Wor1 induces its own transcription and bistable expression of WOR1 in single cells. (A) Expression of Wor1 from the inducible MAL2 promoter promotes the expression of WOR1 from its own promoter and the transition to opaque phase. MTLa cells (JYC5) transformed with the pMAL2-WOR1-HA construct from a fresh white colony were grown to logarithmic phase in SD, washed five times, and resuspended into SC/maltose at 25°C. Cells were harvested at the indicated times for Northern blot analysis and plated to determine the percentages of opaque colony formation.
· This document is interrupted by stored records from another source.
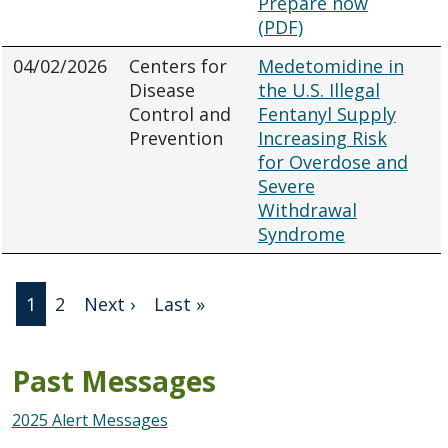
Prepare now
(PDF)
04/02/2026
Centers for
Medetomidine in
Disease
the U.S. Illegal
Control and
Fentanyl Supply
Prevention
Increasing Risk
for Overdose and
Severe
Withdrawal
Syndrome
Pagination
Next page
Last page
1
2
Next ›
Last »
Past Messages
2025 Alert Messages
The percentage of opaque colonies on SD plates with 5 μg/ml phloxine B is shown for each time point. MTLa wor1 transformed with the pMAL2-WOR1-HA construct was included to show the WOR1 transcribed from the MAL2 promoter. (B) Expression of WOR1 shows an on-and-off pattern in single cells. Differential interference contrast microscopy (DIC) and FITC images were taken with cells of MTLa pWOR1-GFP (JYC1 plus pWOR1-GFP) collected from a white colony, an opaque colony, and a sector with both white and opaque cells. GFP expression is under the control of the WOR1 promoter in this strain.

Fig. 5.

Model of feedback loops for WOR1 expression and white–opaque switching. A simplified diagram depicts the idea that either a positive feedback loop (A) or a double-negative feedback loop (B) can establish the bistable expression pattern of WOR1. Once expressed, Wor1 activates opaque cell formation.